Rimozione del calcestruzzo degradato sulle fondamenta degli impianti di risalita con l’idrodemolizione
L’impresa svedese specializzata Corvara sta utilizzando un robot telecomandato Aqua Cutter 410A per la rimozione del calcestruzzo degradato dalle fondamenta dei piloni.
Un robot di idrodemolizione Aquajet viene utilizzato per le fondamenta dei piloni della stazione sciistica svedese di Åre per tagliare il calcestruzzo degradato dei blocchi massicci e consentire la posa del calcestruzzo sostitutivo.
Stazione sciistica di Åre
L’impianto di risalita di Åre, che porta sciatori e turisti sul fianco della montagna Åreskutan, alta 1420 metri, è stato costruito in fasi successive a partire dalla fine degli anni ’70 e ha contribuito a trasformare il piccolo villaggio in una delle principali località svedesi per gli sport invernali.
L’appalto per la ristrutturazione dei blocchi di fondazione dei piloni è stato assegnato a Corvara Industri & Skadeservice, specialista nella riparazione di danni alle installazioni industriali e fornitore di servizi di aspirazione, idrodemolizione e sabbiatura ad alta pressione in tutta la regione nordica.
Il supervisore del progetto dell’impianto di risalita di Åre, Mattias Carlsson, afferma che l’azienda ha una lunga collaborazione con Aquajet.
L’Aqua Cutter 410A, una macchina telecomandata appositamente progettata per applicazioni in aree ristrette e inaccessibili, viene utilizzata per i blocchi di fondazione in cemento.
“Il robot è così leggero e compatto che siamo in grado di sollevarlo sul fianco della montagna con la funivia stessa, per poi abbassarlo sul blocco”, spiega Carlsson.

Guidato in curva
“Ogni blocco è alto tra i 3 e i 4 metri e c’è una sporgenza, larga tra i 700 e i 750 mm, su cui il robot può salire.
“La macchina è così compatta e maneggevole che può essere guidata lungo il cornicione e persino intorno agli angoli, in modo da raggiungere tutte le superfici della fondazione senza bisogno di dispositivi di sollevamento”.
La parte inferiore della fondazione misura circa 4 x 4 x 1,5 m, mentre la parte superiore è di circa 2,5 x 2,5 x 1,2 metri.

Intera superficie rimossa
I blocchi di fondazione erano invecchiati al punto che Corvara ha dovuto utilizzare il getto della fresa ad acqua per rimuovere 200 mm di calcestruzzo deteriorato, in modo da poterne applicare di nuovo.
L’intera superficie dei due livelli superiori di ogni fondazione deve essere rimossa.
I tecnici di Corvara hanno calcolato che la resistenza alla compressione del calcestruzzo era di circa 44 Mpa.
“Per questo lavoro si sarebbero potuti usare i martelli a mano, ma causano rumore e polvere, che in questo ambiente incontaminato non sono auspicabili”,
dice Carlsson.
“Avrebbe inoltre causato danni critici da vibrazioni alle fondamenta e ai piloni.

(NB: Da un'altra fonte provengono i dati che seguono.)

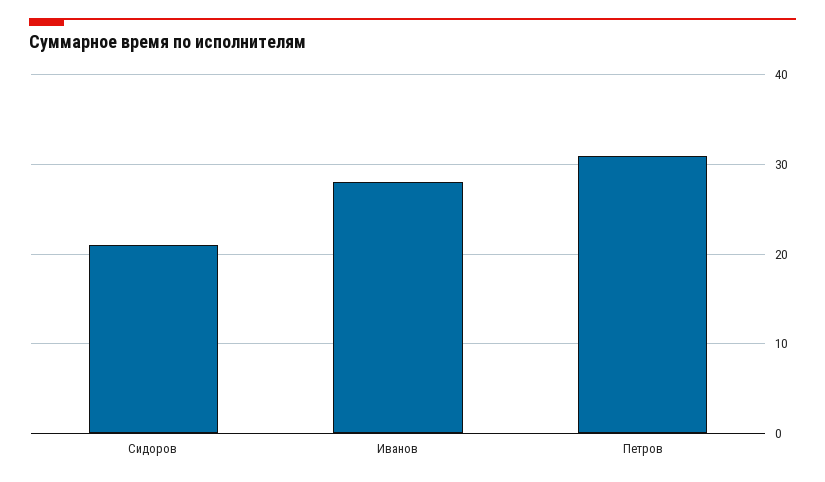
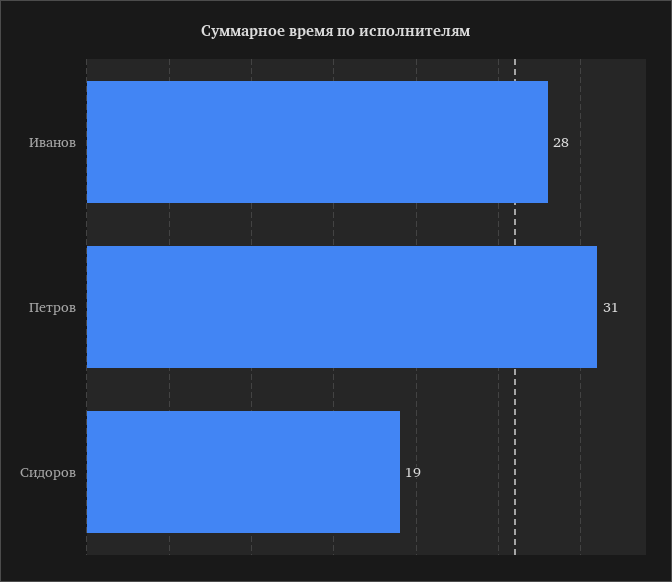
Сидоров: 21 -> 19

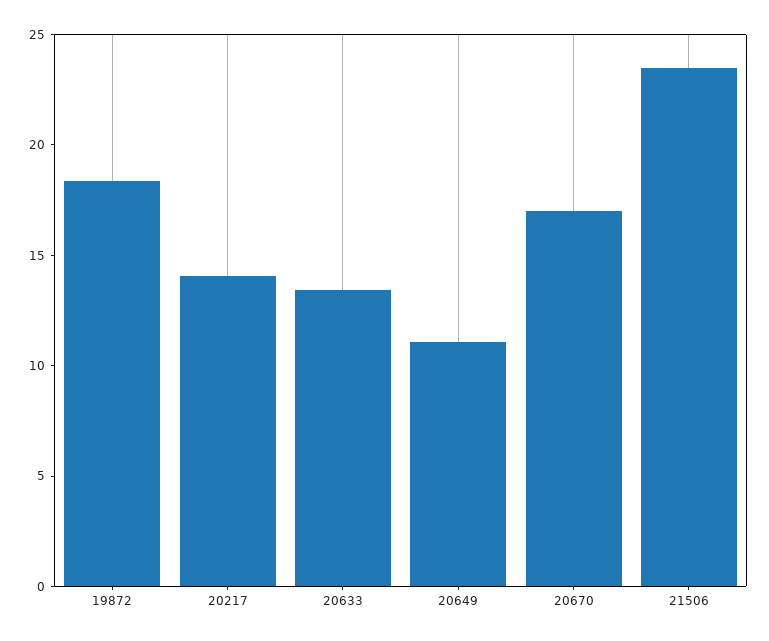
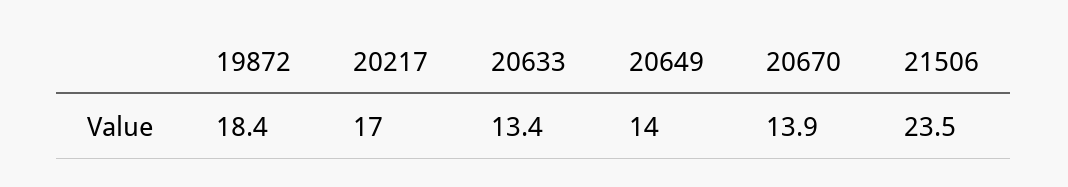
20217: 14 -> 17
20649: 11 -> 14
20670: 17 -> 13.9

Con la tecnica dell’idrodemolizione è stato possibile mantenere aperta la funivia durante il restauro completo”.

Obbligo di utilizzare l’idrodemolizione
“L’utilizzo di un robot per l’idrodemolizione è più veloce, il rinforzo dei blocchi rimane intatto e la superficie di colata che ne risulta ha proprietà di adesione di gran lunga migliori rispetto a quelle che si otterrebbero utilizzando la scalpellatura meccanica”.
L’utilizzo dell’idrodemolizione è stato infatti inserito nel contratto di Corvara, che riguarda 12 blocchi di fondazione e va dal 2015 alla fine del 2016.
Corvara ha centri di assistenza in 35 località della Svezia e impiega circa 600 dipendenti.